Thursday, July 25, 2013
Mira the Matadora
Mira the Matadora 16 x 20, Acrylic on Illustration Board on Plywood, 2013
My latest entry in this continuing series of adventurous modern women is the image of Mira the Matadora. This is set in an informal bull ring on a ranch where fighting bulls are raised. Mira is about to participate in a tienta, a testing of the bulls. She is preparing to enter the ring. To her left, drapped over the barrier is the bullfighter's cape, with its gold/saffron lining -- the front is a light violet or magenta. This large, semicircular cape is used by toreros in the early stages of the corrida or bullfight.

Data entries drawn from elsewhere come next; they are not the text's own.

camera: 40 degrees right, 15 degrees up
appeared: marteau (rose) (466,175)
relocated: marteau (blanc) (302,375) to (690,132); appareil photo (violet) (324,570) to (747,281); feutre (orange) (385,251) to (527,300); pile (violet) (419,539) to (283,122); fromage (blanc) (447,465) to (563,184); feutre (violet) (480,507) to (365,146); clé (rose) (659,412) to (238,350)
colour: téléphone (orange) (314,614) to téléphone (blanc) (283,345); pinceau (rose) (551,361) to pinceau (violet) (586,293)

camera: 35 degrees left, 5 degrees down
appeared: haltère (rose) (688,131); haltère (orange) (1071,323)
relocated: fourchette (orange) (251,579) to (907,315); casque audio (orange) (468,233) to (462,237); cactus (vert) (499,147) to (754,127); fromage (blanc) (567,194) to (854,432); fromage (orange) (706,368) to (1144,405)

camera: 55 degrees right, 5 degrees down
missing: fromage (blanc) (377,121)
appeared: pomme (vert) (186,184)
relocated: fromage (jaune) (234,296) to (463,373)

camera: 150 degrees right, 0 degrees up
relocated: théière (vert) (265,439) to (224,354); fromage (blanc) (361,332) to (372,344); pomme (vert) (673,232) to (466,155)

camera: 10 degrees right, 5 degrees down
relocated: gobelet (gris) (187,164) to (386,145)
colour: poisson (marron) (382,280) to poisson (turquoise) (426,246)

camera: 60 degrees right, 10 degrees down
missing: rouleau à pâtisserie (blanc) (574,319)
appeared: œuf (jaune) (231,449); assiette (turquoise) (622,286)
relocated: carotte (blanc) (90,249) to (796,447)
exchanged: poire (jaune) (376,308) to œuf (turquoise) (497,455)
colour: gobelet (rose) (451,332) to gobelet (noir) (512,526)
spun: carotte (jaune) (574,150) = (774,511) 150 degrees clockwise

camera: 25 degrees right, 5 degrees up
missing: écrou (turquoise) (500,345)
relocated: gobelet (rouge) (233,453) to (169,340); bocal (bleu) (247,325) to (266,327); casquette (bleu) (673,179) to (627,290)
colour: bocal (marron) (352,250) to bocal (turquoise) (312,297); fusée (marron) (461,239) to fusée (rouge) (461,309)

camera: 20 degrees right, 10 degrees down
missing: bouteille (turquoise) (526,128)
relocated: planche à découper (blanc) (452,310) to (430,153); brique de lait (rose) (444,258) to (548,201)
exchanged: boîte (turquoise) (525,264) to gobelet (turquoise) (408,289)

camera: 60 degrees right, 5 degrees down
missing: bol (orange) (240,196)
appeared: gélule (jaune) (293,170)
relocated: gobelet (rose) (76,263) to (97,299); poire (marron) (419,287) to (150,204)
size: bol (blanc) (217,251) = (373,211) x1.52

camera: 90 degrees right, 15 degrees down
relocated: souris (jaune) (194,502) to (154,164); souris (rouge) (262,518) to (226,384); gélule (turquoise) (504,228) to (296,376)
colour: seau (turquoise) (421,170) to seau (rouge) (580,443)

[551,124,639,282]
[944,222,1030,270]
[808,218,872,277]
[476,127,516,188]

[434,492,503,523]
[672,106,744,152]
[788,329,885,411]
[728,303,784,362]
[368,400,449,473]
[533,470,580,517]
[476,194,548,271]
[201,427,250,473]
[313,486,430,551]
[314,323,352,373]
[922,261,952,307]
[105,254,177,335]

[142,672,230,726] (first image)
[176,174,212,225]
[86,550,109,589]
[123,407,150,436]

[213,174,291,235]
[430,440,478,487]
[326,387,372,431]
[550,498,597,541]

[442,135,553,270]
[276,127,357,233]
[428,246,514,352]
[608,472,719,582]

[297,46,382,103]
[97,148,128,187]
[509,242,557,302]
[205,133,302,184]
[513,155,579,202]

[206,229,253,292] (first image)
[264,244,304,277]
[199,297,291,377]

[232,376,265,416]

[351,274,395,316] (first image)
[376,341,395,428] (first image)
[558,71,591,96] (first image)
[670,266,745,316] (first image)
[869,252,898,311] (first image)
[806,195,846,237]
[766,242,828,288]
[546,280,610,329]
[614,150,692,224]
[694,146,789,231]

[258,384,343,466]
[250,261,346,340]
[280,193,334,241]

Mira is holding the smaller, red matador's cape, or muleta which is used at the conclusion of the corrida when the bull would be killed with a the red-hilted sword she is holding in her right hand. Mira is dressed informally in the traje de corto in which are garbed novice bullfighters not yet entitled to wear the familiar gold festooned traje de luces. However, this attractive costume has often been worn by choice by many established female bullfighters, matadoras. It should be mentioned that lady bullfighters are not as rare as one might imagine. Women were in the bullfighting ring as early as the 17th Century; a premier matadora of the century was a nun! Spain has since outlawed women matadors, but not so in other bullfighting countries. Although she mostly fought in the Portuguese style, from horseback, one of the most noted bullfighters of the mid 20th Century was Conchita Cintron. She was from Peru, but her father was a Puerto Rican businessman and her mother an American with early New England ancestry (some of which I share, making Conchita a 7th cousin of mine). In the 1950's two American women burst onto the bullfighting scene, Patricia McCormick from St. Louis and Bette Ford, a fashion and product model who was the subject of an Oscar-nominated short The Beauty and the Bull. (After an illustrious career in the ring, Bette married John Meston, creator and writer of Gunsmoke and established an enduring career as an actress.)